For anyone who wouldn’t know better, blockchain might just be another word for cryptocurrency. Or even worse, another word for ‘Bitcon’. The truth, however, is far from that: cryptocurrencies are just one of the several ways blockchain can be used. And we’re here to give you a few examples.
It’s true that currencies like Bitcoin and Ethereum are the reason Blockchain has exploded as a technology, but to end the discussion there would be a disservice to it. Blockchain has already been used in incredible ways, and the prospects of what it could do in the future are even more impressive.
Let’s get a quick look.
What is it?
If you don’t know how blockchain works, here’s the very-quick and condensed explanation: blockchain is a continuously growing list of records divided in ‘blocks’, which are saved in a ‘chain’ (… hence the name.) Usually, each new block created comes with a cryptographic hash of the previous one, as well as transaction data and timestamp.
By design, blockchain is inherently resistant to being modified. So in essence, it’s a foolproof way of leaving a virtual registry of basically anything you can imagine. It’s impossible to tamper with, so it has created a trustworthy reputation.
The truth is that the tech is still largely undefined. We’re still figuring things out, and we’re far from having any stablished systems. We are, however, at that stage where the technology’s prospects are soaring the skies, and with good reason.
That’s why blockchain leads to cryptocurrencies in the first place. The same way that a ‘real’ currency is born: people trust it. Even cryptocurrency itself can be used in creative ways in the form of ‘tokens’ managed by private companies. A good example: building a system for emerging and established athletes in search of investment.
Cryptocurrencies, however, are not the theme. Instead, let’s talk about some other ways blockchain can be used.
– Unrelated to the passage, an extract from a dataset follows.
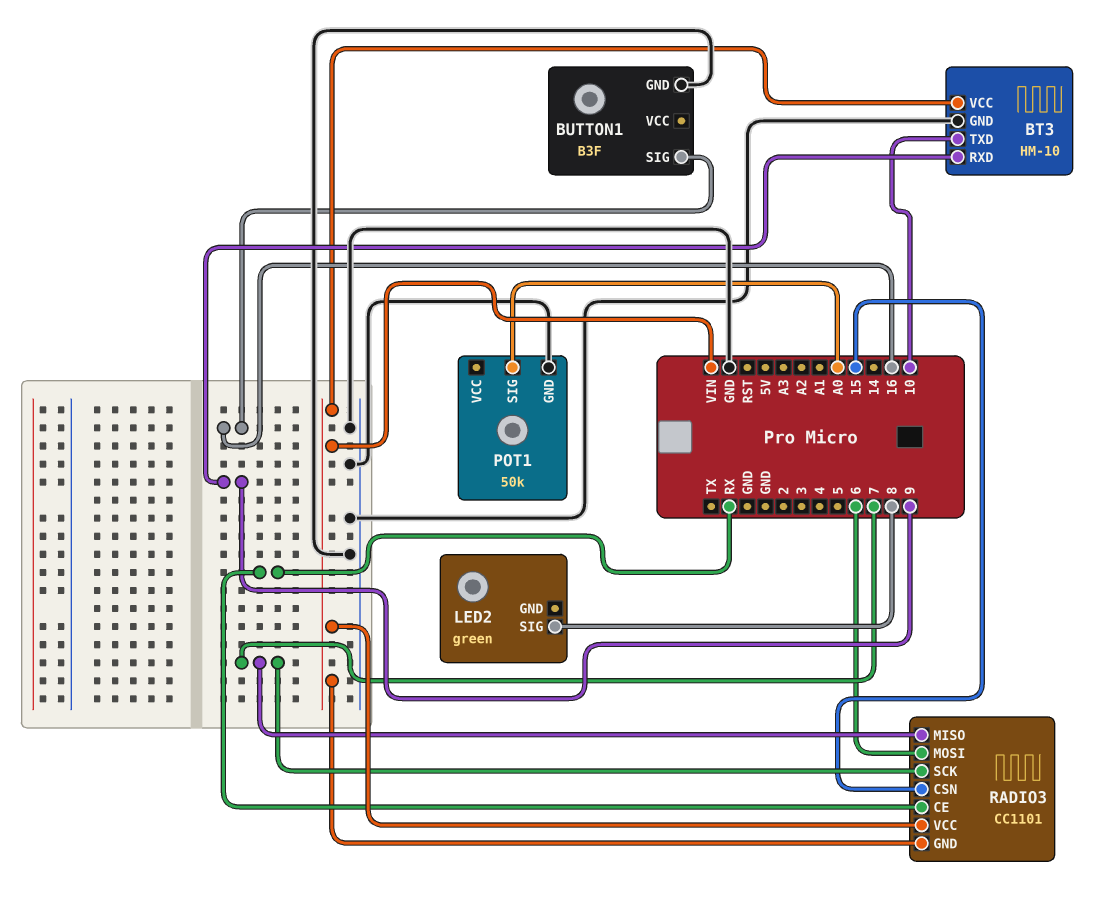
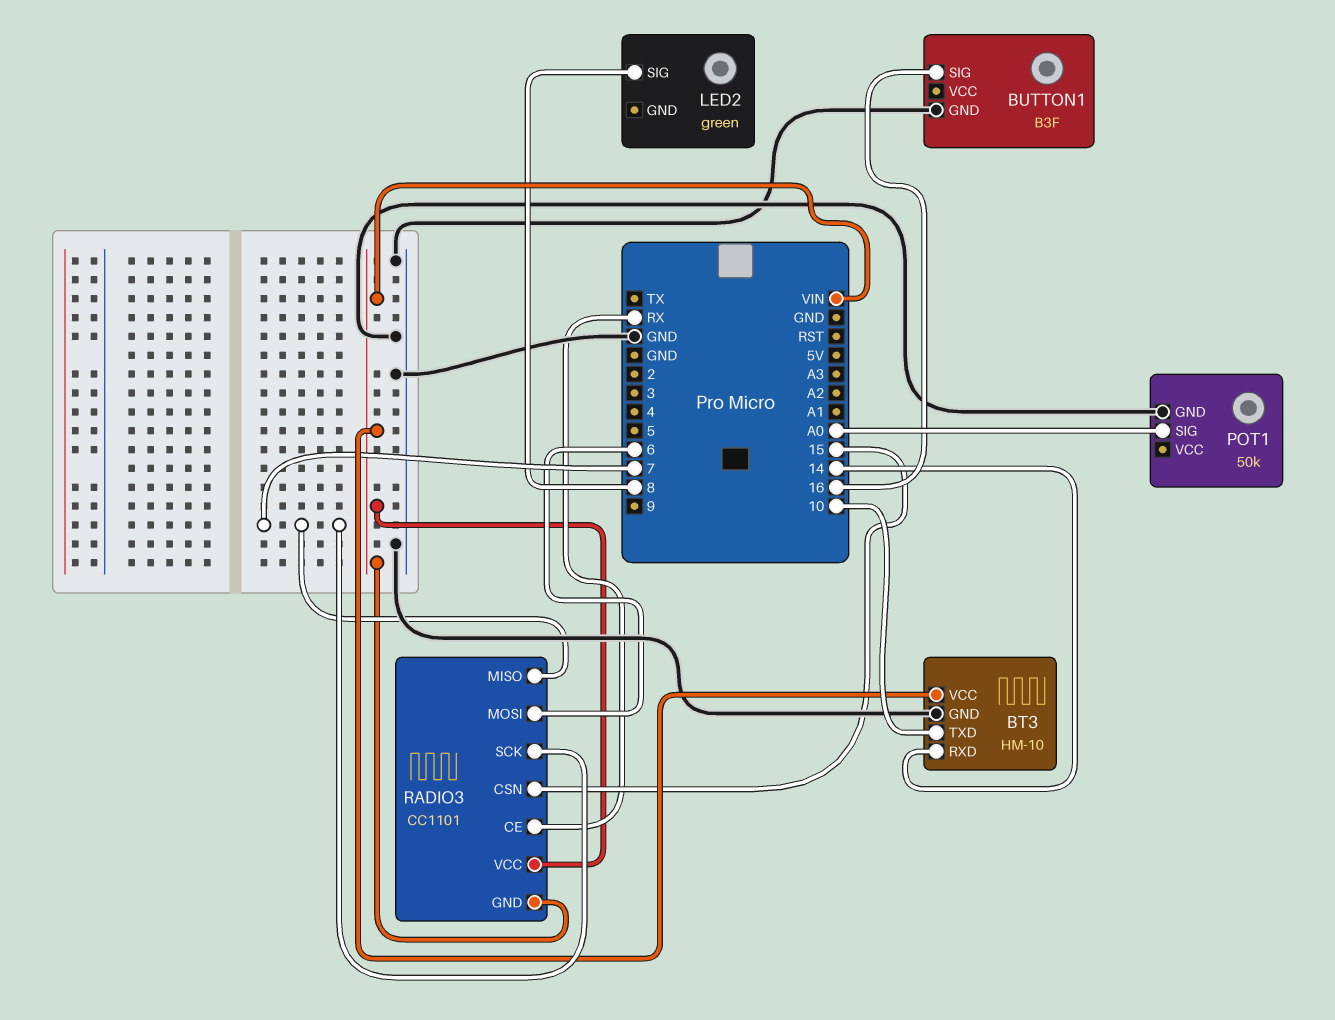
BT3 pin RXD: 9 -> 14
A very interesting one pertains to legal documents. Being a secure method of registration, using blockchain for things like contracts and title deeds makes perfect sense. It could be a radical change for third-world countries, for example, where a slow and inefficient bureaucracy can slow down such processes.
There’s even a word for it: “smart contracts”, which are basically contracts made out of blockchain. They’re secure by design and immune to fraud and can even help with tedious tasks such as establishing a ‘paper trail’. Timestamps are a huge factor here, for example.
Improving public operations
Legal documents made from blockchain lead us to the fact that public institutions could benefit exponentially from the technology. Many tasks inherent to public management could be migrated to blockchain and potentially accelerate governmental capabilities.
This would surely lead to all sorts of benefits, of which less spending comes easily to mind. But it could also potentially reduce corruption–or eliminate it altogether. Not to mention increasing general transparency.
In the case of healthcare, we could even see some improvements. Many hospitals rely on outdated tech to do much of their administration. With blockchain, things like authentication and accountability could become a passing thought thanks to an automated process. And in fact, something like that already exists.
Transparency for elections
This ties directly to the previous entry. Unfortunately, electoral fraud is a touchy subject during these modern times. It goes without saying that this phenomenon is a huge impediment on society’s progress and stability.
So comes blockchain technology to the rescue. In theory, it has the ability to provide an unhackable electronic vote-counting system. Voters could be accounted for, including during the voting process, to make sure there’s no funny business going on.
All of the inherent characteristics of blockchain would go into play, but specially the part where we have a chain of data which cannot be tampered with.
Privacy, however, is a factor that has to be taken into account to be sure that people’s choices remain their own. In any case, there’s already a company that’s starting to work on this.
Most of the previous entries mentioned depend on this to function properly. But by itself, the possibilities of blockchain regarding personal identity and authentication can easily make one start dreaming.
Sure, citizenship comes to mind on a first scale. But even for the private sector, this could be a gamechanger. Think banking and online retailing, for example. Or even traveling. The ability to secure your online presence with blockchain will surely be more common in the future.
There’s a company working with this idea as well.